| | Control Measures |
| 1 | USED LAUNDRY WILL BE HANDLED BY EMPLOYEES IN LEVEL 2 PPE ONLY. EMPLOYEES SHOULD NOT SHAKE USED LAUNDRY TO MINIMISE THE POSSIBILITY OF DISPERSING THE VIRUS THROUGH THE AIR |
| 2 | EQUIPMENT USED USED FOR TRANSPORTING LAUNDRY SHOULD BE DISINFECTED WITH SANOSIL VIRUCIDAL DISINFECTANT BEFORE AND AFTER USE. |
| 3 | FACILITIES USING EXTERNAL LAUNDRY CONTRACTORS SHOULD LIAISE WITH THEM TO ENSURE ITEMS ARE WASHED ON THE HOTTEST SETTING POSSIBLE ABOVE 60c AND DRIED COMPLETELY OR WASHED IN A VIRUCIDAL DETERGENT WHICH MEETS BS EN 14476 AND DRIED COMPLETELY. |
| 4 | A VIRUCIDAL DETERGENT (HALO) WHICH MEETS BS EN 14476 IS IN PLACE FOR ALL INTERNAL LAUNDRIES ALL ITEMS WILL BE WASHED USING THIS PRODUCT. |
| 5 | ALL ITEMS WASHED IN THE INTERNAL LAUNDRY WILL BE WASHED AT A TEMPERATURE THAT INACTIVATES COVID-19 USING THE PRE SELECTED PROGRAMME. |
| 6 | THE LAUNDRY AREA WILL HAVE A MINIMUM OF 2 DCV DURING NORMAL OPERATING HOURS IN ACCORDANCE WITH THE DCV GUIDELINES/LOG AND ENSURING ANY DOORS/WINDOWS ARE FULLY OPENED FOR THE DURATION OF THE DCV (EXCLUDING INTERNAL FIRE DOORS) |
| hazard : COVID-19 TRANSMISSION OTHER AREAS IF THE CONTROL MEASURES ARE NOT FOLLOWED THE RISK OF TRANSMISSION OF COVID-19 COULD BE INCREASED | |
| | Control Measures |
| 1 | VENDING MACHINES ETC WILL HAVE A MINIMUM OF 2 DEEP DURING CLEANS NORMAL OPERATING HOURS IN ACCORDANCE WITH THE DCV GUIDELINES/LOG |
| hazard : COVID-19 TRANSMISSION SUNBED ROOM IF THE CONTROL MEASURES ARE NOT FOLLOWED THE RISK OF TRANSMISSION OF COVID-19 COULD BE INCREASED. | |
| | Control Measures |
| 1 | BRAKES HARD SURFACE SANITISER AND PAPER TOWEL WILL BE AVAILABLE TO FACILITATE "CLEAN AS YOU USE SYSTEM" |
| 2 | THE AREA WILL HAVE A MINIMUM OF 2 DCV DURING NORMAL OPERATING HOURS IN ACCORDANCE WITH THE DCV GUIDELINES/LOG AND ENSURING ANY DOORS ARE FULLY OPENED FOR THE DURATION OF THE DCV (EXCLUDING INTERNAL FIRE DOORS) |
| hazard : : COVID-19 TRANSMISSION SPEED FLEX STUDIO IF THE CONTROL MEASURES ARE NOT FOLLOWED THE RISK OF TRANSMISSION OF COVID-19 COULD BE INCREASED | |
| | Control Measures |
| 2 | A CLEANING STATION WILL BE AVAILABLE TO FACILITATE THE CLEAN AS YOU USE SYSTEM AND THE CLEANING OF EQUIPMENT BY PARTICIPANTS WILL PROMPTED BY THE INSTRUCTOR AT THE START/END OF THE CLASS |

=== TASK OBJECTIVE ===
Return every line of the material in which the word "GUIDELINES" is found.

=== RESULT ===
| 6 | THE LAUNDRY AREA WILL HAVE A MINIMUM OF 2 DCV DURING NORMAL OPERATING HOURS IN ACCORDANCE WITH THE DCV GUIDELINES/LOG AND ENSURING ANY DOORS/WINDOWS ARE FULLY OPENED FOR THE DURATION OF THE DCV (EXCLUDING INTERNAL FIRE DOORS) |
| 1 | VENDING MACHINES ETC WILL HAVE A MINIMUM OF 2 DEEP DURING CLEANS NORMAL OPERATING HOURS IN ACCORDANCE WITH THE DCV GUIDELINES/LOG |
| 2 | THE AREA WILL HAVE A MINIMUM OF 2 DCV DURING NORMAL OPERATING HOURS IN ACCORDANCE WITH THE DCV GUIDELINES/LOG AND ENSURING ANY DOORS ARE FULLY OPENED FOR THE DURATION OF THE DCV (EXCLUDING INTERNAL FIRE DOORS) |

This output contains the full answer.